Now a house can be bought with past savings, the promise of future savings, or a combination of the two. In the recent bubble, people simply promised to pay the increasing price of a house by committing more future savings towards the house. Now as prices fall, people need to commit fewer future resources towards the purchase. This would tend to increase, not decrease the amount of savings that would be available in the future to otherwise invest.

So where is Reuters coming from? How do they figure that a decrease in housing costs means less capital availability. Well, clearly Reuters is referring to home equity and treating it as capital, that is savings available to invest. But is it? If an individual buys a house for $100K with a $80K mortgage, he has committed $80K of his future savings towards the extinguishment of that debt. If the price that the home will fetch, at some later point in time, goes to $200K, that is the new buyer will agree to pay more of his current savings, or future savings, to the current owner, the current owner may be richer – that is have an ownership claim to more savings than he had before, but the buyer will have a corresponding lesser claim to savings as he now has. The seller will be able to buy more of other things, the buyer less – be that bushels of cherries, corn, or whatever. Price changes have no direct effect on savings. The only thing that has changed in the above transaction is that the level of debt has increased. Before, the claim to future savings was $80K, after the purchase, the claim on future savings was, say, $160K or $190K.

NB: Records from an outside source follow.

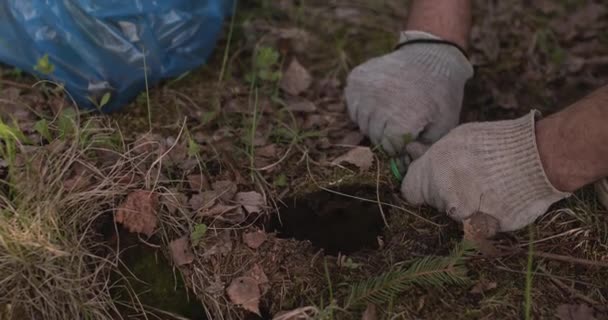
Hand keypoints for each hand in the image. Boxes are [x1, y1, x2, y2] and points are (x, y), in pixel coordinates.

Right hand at [345, 31, 472, 155]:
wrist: (431, 55)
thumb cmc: (441, 95)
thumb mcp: (443, 126)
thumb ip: (423, 150)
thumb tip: (400, 168)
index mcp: (401, 120)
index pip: (388, 148)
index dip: (400, 145)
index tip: (411, 135)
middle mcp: (377, 105)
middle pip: (373, 136)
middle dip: (387, 135)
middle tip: (403, 120)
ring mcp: (364, 91)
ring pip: (361, 122)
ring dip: (374, 122)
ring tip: (393, 109)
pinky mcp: (355, 80)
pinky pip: (353, 106)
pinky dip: (364, 107)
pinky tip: (382, 99)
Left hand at [401, 111, 569, 230]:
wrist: (540, 157)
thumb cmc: (497, 142)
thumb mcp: (460, 137)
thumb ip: (434, 153)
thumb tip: (410, 152)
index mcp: (433, 169)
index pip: (411, 193)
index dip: (422, 188)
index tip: (433, 184)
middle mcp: (445, 192)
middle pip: (436, 204)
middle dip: (447, 195)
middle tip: (471, 179)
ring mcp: (465, 213)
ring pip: (457, 216)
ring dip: (468, 206)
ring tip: (489, 187)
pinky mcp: (486, 226)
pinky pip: (479, 226)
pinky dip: (487, 217)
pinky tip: (500, 199)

The important point to keep in mind here is that this transaction involved a GIVEN physical resource which neither physically increased or decreased. Recall, savings, and hence capital, are physical resources that can be applied for future gain.

So where then is the change in capital that Reuters is referring to. Well, instead of wealth equaling savings, Reuters implies that wealth equals debt! The only thing that increased in the example above is the level of debt – that is the pledging of future savings. (Should the seller, the recipient of the increased savings stay pat, then there will be no net change in the overall savings. But realistically, a bank will have monetized those future promised savings for him, and given our cultural values, at least a part of it will be spent. Hence more consumption now and more net debt). So, if housing prices goes down, then the amount of debt that needs to be pledged goes down, so given Reuter’s point of view that wealth equals debt, they conclude that capital has decreased.

Indeed, this is exactly the problem the country is facing. Go shopping has been the country’s motto. The more you spend the more you save. This conception of wealth is akin to a teenage valley girl at a mall who has, not 1, not 2, but, yes, 3 credit cards available to her. Does she feel wealthy or what?! Take one of those credit cards (a claim on future savings) away from her, and Reuters concludes that she would now have less “capital” available to her and hence she is less wealthy! Go figure!

But debt is not wealth and we have pledged too much of our future savings towards the wrong objective. Reorienting our future savings towards more promising investment objectives will result in the seller above, or the intermediary that cashed him out, not receiving those promised savings as they will be applied instead to other areas of the economy. It is nothing more than Ricardo’s creative destruction of capital at work as the respective hurdle rates for each of the respective investments compete for those future savings. As interest rates rise, that is the price for savings, housing will simply not be able to provide the prospective return and will lose out in the race for a claim to those savings to other better prospects.

That process should not be interfered with, whether via “Friends of Angelo” programs or otherwise.